What to produce:
Write out every record below exactly, leaving the pictures out.

[Items from a dataset]
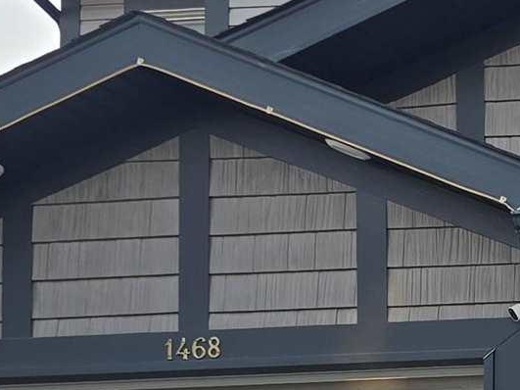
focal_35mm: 133
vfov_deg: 10.8
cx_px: 1211
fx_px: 1997
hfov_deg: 12.1
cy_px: 541
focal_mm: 6.3
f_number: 1.7
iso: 16
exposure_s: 1/180
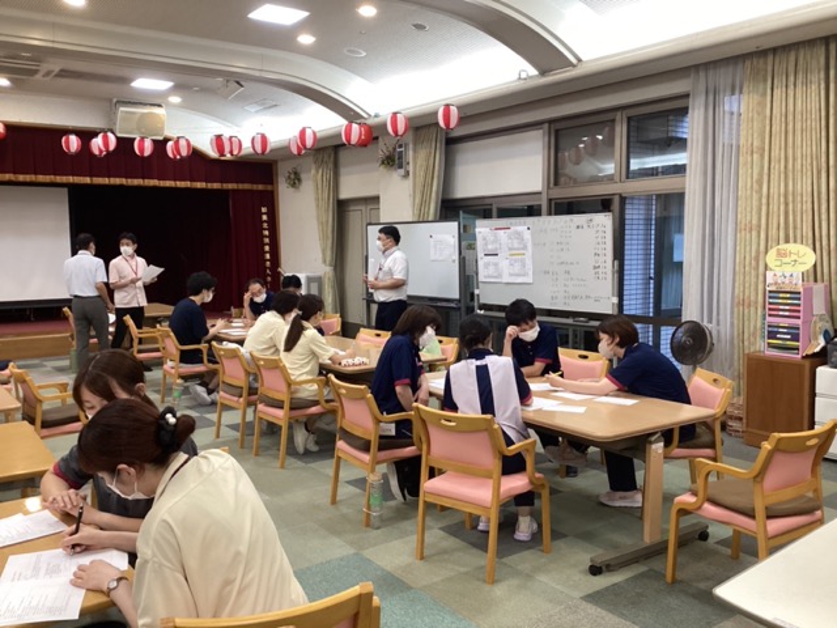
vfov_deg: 45.4
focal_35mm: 31
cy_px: 314
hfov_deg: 58.4
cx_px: 418
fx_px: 750
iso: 160
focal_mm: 3.3
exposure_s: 1/60
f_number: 2.4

Finished exercise:
focal_35mm: 133
vfov_deg: 10.8
cx_px: 1211
fx_px: 1997
hfov_deg: 12.1
cy_px: 541
focal_mm: 6.3
f_number: 1.7
iso: 16
exposure_s: 1/180
vfov_deg: 45.4
focal_35mm: 31
cy_px: 314
hfov_deg: 58.4
cx_px: 418
fx_px: 750
iso: 160
focal_mm: 3.3
exposure_s: 1/60
f_number: 2.4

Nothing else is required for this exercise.